I would think that when you're studio ethos is formed around the retreading of your own steps time and time again, the very prospect of doing something slightly out of the norm is enough to hopelessly gum the works and send teams spiralling. Not to mention that this game would have been in development around about the time that infamous wastrel we've talked about before was still in charge of greenlighting projects based on his pin-prick view of the industry trends. In that light it's actually remarkable this Multiplayer spin-off-kinda game is still in production at all, even if not entirely commendable when you think the amount of wasted work must have gone towards the several remakes the staff have had to weather. Oh yeah, the report also details several total revisions this game has undergone. (This whole thing just reads like step-by-step directions to development hell.)

Some of my favourite highlights from these the revisions was the almost philosophical question that kept team up at night, (and which undoubtedly held up development on those notes) to the tune of "Do you play the pirate or the pirate ship." (Oh, that's a brain teaser!) To which the answer should have been pretty obvious, it's a vehicle combat game thus you play as the ship, but when it comes to where the focus perspective of the game is and how customisations are crafted and sold, you can see why it's still a conversation that needed to be had. Apparently there was even one version of the game, the one that was teased in the 2018 gameplay footage, wherein there world be an exploration zone between competitive battling. But that was scrapped? Wait, hang on- that was the game which Ubisoft advertised up until now, the one they've provided no indication of having changed... then what the heck even is Skull and Bones nowadays anyway?

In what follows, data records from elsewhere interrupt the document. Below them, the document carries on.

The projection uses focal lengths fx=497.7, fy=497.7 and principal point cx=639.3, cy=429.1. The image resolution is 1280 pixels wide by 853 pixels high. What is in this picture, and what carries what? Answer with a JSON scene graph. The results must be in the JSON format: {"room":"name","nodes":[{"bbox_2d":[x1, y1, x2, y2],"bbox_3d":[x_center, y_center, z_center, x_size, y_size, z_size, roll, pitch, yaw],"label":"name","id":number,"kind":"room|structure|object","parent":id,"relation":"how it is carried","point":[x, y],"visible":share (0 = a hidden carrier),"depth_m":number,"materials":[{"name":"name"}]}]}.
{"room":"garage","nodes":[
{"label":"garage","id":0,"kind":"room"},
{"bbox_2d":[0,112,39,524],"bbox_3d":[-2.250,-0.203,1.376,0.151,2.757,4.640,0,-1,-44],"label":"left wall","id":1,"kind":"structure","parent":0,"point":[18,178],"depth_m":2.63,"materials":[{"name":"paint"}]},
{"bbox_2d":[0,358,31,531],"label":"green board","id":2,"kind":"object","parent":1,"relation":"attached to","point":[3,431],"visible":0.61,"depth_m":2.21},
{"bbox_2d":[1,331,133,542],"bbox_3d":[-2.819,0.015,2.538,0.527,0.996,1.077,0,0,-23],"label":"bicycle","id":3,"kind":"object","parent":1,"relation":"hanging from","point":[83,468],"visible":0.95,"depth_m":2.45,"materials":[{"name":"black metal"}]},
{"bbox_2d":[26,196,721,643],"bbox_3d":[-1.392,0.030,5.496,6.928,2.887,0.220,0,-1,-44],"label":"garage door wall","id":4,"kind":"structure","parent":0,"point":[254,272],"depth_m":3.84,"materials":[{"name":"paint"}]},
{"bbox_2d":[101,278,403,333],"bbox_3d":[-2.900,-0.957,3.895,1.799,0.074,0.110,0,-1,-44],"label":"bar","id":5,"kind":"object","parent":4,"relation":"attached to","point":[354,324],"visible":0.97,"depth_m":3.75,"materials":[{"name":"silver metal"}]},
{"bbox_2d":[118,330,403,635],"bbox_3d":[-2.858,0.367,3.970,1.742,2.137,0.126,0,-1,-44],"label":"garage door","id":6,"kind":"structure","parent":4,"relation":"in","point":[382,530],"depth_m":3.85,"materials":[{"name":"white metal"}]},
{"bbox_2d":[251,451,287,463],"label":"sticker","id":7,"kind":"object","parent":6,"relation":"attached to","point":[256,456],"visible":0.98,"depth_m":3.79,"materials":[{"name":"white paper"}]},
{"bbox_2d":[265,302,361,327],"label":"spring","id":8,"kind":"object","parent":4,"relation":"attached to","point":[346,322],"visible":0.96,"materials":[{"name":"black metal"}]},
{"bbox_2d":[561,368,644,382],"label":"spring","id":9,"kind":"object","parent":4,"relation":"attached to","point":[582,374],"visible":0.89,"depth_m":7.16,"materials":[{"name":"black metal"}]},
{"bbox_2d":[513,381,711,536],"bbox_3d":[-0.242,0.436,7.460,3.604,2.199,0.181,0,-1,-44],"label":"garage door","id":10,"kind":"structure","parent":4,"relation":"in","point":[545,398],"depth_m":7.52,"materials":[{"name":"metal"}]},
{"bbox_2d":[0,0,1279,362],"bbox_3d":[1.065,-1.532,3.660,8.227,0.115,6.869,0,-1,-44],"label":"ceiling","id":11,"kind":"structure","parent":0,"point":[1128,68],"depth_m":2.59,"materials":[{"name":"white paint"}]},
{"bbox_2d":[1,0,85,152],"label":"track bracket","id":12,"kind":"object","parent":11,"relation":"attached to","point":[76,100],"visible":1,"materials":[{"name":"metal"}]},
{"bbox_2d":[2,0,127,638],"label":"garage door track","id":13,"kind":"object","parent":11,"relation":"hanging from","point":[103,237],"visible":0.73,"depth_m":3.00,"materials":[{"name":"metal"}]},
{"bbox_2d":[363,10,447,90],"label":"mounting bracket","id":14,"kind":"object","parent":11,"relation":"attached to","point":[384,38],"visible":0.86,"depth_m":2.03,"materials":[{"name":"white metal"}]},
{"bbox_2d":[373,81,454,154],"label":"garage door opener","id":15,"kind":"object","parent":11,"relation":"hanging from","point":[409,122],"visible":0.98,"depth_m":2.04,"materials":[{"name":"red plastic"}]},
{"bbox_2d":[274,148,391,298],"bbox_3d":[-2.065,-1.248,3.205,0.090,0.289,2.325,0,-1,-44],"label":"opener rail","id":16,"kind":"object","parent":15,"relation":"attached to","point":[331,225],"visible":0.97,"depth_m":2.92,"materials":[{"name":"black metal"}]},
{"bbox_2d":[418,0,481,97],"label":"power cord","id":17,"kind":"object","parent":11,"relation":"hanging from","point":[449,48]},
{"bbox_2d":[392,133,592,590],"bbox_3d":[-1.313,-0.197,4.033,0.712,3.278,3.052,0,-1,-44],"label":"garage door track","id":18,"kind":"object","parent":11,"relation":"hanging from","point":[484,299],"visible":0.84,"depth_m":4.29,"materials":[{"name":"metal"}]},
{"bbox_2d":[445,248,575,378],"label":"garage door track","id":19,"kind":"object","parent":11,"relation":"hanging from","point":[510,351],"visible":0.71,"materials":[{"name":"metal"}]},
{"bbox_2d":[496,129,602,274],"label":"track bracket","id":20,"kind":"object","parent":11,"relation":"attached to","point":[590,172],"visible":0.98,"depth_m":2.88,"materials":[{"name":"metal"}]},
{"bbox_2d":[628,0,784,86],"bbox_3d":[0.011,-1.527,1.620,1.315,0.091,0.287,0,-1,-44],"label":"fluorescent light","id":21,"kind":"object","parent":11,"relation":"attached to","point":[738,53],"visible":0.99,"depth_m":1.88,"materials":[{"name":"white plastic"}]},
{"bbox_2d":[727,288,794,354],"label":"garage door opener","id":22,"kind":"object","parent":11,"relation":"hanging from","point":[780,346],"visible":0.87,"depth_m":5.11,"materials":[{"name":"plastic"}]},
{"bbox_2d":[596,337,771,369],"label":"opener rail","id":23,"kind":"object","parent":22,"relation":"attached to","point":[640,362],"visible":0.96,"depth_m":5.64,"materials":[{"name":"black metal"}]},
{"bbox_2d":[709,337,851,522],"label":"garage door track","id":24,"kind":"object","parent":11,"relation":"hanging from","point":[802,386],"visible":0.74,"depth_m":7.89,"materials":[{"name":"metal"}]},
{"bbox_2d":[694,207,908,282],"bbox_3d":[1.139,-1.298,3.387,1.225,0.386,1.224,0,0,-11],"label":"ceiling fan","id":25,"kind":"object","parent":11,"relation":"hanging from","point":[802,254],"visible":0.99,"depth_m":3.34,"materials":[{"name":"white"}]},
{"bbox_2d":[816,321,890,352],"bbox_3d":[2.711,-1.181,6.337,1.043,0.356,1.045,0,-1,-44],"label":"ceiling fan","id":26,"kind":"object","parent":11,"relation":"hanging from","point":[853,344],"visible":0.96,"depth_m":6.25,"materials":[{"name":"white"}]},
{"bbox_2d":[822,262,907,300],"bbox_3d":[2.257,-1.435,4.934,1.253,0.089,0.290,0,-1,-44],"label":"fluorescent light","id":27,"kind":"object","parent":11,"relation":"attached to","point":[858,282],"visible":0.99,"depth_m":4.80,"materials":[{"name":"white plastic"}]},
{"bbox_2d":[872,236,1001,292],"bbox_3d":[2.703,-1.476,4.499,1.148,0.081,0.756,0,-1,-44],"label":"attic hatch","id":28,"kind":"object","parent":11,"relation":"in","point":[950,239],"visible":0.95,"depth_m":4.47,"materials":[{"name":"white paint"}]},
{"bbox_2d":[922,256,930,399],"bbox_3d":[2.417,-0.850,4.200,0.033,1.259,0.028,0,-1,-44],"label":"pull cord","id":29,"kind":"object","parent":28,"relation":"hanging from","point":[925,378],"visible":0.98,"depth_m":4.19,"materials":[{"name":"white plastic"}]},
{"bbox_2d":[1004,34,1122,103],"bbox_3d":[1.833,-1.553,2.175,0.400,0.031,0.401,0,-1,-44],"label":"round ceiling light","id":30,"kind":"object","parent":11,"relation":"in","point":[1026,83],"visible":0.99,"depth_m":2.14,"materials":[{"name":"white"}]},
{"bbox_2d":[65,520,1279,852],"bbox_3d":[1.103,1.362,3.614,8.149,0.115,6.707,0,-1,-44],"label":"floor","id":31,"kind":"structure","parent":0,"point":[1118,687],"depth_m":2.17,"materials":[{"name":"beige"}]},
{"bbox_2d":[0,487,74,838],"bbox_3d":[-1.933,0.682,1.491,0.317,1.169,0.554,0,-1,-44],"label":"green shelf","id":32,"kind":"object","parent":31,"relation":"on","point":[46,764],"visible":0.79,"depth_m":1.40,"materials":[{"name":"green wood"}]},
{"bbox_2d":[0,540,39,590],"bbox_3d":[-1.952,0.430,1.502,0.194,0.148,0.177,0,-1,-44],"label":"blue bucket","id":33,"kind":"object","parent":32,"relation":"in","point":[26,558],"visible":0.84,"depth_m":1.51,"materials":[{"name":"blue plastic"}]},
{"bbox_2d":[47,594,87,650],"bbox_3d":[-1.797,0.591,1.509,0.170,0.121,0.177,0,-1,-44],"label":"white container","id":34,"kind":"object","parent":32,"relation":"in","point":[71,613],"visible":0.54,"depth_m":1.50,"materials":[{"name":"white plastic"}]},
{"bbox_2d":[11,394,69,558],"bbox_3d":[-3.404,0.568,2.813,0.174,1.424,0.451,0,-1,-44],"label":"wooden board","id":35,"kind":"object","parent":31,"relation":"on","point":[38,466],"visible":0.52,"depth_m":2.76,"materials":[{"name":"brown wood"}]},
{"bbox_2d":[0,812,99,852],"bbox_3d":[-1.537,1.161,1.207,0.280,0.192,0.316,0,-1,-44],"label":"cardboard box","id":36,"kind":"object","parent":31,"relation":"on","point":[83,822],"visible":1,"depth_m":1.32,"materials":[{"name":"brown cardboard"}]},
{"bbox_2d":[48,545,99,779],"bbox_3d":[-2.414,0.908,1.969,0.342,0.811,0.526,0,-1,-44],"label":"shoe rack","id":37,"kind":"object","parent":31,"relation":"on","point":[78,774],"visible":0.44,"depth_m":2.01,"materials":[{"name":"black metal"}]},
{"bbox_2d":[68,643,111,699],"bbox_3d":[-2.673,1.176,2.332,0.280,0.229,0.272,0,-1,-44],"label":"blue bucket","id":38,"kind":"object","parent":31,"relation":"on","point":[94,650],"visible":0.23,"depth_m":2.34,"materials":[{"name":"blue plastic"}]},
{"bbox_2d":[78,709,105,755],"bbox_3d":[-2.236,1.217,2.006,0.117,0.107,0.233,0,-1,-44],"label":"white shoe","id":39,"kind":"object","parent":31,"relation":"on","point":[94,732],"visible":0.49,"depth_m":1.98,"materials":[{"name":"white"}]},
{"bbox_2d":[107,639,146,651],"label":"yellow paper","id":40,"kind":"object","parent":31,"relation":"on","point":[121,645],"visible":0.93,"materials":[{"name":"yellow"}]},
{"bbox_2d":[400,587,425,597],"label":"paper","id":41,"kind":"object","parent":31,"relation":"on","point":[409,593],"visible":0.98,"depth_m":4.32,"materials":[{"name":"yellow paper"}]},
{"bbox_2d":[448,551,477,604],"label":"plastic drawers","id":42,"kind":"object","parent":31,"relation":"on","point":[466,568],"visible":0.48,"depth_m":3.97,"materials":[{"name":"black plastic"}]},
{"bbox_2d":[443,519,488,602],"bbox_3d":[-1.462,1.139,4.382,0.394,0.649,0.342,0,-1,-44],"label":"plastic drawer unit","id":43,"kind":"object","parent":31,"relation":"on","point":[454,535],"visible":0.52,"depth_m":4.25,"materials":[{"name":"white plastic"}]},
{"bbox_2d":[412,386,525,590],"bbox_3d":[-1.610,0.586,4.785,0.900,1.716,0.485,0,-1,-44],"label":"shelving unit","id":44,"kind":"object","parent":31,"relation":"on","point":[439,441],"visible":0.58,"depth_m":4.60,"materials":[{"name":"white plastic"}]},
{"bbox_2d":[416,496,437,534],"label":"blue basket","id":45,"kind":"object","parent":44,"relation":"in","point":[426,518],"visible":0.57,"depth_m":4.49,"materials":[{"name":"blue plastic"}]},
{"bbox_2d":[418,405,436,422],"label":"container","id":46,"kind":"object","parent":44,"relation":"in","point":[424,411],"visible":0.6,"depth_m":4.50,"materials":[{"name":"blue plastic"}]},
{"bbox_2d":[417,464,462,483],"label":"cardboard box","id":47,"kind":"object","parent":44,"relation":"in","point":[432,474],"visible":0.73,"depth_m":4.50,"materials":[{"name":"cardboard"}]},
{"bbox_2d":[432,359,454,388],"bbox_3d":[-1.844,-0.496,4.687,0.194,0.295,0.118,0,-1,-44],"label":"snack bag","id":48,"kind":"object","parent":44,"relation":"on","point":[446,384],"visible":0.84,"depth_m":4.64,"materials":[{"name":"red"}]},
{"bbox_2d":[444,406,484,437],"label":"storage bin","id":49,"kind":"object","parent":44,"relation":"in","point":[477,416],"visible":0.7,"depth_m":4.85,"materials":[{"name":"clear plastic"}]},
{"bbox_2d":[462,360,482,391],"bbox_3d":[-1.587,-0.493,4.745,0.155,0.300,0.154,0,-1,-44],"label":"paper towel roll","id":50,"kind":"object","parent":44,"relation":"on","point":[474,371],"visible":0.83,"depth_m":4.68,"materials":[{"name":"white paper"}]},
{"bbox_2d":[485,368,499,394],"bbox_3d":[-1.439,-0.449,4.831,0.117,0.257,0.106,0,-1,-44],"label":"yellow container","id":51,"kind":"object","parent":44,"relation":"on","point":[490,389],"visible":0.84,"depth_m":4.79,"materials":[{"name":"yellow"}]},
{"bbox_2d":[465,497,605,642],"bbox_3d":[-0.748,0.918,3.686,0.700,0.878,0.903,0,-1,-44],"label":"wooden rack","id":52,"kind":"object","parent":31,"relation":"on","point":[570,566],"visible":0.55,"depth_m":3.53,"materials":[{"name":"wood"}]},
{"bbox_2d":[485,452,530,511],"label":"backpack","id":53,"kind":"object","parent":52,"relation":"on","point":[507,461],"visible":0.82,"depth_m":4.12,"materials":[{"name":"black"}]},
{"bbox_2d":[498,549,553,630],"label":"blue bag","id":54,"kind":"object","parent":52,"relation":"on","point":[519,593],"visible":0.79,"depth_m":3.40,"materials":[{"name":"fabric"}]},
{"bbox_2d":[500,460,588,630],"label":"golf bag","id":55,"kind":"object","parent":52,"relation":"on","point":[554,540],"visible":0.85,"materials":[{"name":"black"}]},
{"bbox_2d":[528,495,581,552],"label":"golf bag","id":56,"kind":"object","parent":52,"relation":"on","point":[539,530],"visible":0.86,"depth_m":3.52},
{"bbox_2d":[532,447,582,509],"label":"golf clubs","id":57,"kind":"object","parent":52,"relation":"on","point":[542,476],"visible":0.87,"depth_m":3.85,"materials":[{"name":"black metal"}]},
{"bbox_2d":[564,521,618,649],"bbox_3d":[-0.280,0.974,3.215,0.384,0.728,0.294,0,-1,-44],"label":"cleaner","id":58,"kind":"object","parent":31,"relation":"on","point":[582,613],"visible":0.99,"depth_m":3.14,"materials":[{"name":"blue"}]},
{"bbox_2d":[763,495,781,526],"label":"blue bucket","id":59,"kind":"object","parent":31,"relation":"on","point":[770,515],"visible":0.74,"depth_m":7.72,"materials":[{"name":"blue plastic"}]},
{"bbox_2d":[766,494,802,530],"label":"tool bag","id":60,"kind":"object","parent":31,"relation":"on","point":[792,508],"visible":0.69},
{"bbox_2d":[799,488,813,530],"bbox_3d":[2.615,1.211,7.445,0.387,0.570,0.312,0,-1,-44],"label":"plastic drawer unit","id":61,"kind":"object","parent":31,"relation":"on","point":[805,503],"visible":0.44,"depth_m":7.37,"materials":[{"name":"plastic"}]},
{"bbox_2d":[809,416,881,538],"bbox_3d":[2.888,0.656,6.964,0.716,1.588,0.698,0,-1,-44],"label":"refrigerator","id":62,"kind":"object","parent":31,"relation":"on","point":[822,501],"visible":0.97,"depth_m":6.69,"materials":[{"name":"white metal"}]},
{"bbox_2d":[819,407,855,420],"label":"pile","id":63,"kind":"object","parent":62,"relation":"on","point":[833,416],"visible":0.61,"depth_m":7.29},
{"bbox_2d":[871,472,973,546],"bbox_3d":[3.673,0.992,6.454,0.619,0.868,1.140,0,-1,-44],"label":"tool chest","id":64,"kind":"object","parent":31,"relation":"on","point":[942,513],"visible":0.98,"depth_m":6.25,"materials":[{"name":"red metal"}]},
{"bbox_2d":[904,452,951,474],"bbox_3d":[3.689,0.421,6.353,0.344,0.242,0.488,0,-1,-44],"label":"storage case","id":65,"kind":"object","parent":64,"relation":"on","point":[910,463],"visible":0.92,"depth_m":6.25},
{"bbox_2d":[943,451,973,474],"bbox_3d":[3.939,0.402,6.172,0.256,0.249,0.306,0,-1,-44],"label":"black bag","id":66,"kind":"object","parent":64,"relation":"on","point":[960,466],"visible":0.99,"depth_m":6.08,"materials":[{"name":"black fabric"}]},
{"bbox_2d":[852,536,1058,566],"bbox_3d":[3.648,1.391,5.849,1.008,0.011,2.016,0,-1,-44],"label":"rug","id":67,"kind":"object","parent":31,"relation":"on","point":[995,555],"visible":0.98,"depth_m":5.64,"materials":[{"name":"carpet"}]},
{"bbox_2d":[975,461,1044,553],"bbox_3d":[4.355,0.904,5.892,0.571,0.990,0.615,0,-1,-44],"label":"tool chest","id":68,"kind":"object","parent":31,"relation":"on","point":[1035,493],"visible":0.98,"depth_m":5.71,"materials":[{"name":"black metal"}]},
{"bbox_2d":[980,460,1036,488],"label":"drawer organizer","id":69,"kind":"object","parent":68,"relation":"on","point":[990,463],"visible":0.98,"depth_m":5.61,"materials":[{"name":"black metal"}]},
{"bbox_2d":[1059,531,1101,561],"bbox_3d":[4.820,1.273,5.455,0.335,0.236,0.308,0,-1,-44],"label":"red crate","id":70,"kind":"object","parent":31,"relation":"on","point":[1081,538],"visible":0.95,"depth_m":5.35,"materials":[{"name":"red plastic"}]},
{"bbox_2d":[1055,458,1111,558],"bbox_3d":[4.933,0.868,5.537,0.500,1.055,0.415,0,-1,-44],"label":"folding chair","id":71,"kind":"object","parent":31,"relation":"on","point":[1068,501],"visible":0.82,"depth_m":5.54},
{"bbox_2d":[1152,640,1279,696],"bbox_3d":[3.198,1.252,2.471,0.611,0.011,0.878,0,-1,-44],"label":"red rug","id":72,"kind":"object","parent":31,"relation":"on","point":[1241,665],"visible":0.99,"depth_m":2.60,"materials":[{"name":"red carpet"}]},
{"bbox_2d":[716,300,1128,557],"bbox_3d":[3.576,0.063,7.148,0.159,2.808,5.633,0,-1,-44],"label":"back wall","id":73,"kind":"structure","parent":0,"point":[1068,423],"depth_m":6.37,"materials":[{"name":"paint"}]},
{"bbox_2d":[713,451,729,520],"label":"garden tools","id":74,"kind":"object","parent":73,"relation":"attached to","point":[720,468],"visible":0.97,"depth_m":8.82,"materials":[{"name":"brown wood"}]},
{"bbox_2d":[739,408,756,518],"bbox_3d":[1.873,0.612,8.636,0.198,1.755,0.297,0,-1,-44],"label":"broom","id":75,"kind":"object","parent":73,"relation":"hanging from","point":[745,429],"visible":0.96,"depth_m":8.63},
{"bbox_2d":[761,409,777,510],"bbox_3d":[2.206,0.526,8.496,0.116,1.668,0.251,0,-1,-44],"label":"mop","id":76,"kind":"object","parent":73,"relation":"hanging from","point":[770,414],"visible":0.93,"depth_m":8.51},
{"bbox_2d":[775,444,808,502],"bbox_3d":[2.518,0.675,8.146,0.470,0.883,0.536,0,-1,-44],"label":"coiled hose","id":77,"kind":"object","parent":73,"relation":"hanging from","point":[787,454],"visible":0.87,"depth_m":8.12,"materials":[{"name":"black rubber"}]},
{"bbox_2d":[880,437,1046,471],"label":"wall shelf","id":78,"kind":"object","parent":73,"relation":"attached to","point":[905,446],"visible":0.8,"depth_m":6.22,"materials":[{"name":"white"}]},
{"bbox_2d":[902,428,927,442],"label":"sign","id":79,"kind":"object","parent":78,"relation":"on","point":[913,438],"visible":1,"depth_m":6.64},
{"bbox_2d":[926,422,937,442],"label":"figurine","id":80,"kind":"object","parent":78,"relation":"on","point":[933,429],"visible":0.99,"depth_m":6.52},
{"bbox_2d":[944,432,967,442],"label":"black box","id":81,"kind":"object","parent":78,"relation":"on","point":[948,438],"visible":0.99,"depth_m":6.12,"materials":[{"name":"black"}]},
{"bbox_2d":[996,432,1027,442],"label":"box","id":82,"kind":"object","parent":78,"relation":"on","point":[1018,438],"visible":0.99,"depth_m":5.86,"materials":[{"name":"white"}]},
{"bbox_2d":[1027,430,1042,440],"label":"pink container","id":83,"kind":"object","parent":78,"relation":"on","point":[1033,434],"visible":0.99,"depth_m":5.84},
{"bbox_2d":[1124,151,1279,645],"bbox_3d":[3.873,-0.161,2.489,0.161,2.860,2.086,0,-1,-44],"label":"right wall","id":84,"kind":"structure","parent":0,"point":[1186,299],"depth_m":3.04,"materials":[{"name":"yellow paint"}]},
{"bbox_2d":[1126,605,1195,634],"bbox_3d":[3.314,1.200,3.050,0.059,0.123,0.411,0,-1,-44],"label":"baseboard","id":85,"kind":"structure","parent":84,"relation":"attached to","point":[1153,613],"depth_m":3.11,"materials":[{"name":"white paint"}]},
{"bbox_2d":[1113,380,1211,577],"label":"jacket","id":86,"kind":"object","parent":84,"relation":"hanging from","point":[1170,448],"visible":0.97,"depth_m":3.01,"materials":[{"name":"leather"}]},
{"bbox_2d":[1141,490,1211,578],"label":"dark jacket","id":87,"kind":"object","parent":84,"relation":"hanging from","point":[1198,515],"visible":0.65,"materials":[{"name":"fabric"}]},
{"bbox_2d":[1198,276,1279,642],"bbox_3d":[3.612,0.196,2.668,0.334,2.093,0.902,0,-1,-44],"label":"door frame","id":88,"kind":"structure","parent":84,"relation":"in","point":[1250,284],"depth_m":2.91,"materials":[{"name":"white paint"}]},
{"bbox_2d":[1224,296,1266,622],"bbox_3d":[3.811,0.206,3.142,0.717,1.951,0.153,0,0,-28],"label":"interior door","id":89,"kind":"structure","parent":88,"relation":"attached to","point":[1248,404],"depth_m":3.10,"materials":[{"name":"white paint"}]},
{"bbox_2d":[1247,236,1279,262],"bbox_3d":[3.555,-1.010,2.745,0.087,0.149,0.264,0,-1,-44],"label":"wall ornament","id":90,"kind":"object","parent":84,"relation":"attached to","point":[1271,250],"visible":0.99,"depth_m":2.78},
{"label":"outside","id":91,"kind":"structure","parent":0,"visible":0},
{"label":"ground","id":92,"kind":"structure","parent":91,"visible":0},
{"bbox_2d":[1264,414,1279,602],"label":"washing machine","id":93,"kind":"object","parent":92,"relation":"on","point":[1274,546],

Teams have come and gone from the game and it seems like there's more former developers than active ones at this point, which may be why it's so easy to come across waggling tongues I suspect. At the end of the day these troubles come down to a lack of unifying vision at the heart of this project, which is what I feel like has been Ubisoft's problem for more than a decade now. They haven't made anything original because they lack anyone with the leadership and authority to helm a ship, and thus have retreated to following guidelines drawn out by a Ubisoft of the past, a Ubisoft that knew what it was doing. Still, this game has managed to hold on through a tempest of turmoil and though it lacks a release date, or any recent official news for the past two years, it's still listed on the official slate. Right next to Beyond Good and Evil 2 however, which got it's first original trailer 13 years ago; so take that for what it's worth.

Inexplicably, Ubisoft are still deadset on backing this horse, like they've put their heart and soul behind a game which, let's be honest, is pretty niche anyway. I can't imagine this game having much of a life to it in the best case scenario, unless it really takes off by the unknowable winds of internet favor, so this almost decade long development cycle almost seems doom-ridden at this point. But as one developer noted, if any other studio were involved this game would have been killed off 8 times over, and I have to agree: were I in the position I would have killed development before the first trailer. Whether through obstinate determination or, more likely, rank incompetence on the part of Ubisoft leadership, this little game has been the title that could, and now that it's finally hit Alpha I'd say chances are very good this game will actually make it to market! (I shouldn't be as shocked to say that as I am.) Now I feel, through the law of Anime underdogs, inclined to actually route for it; thus I'll be devastated when, after all this effort, the game doesn't pick up a following and shutters after one year. (I jest, that won't happen. Probably.)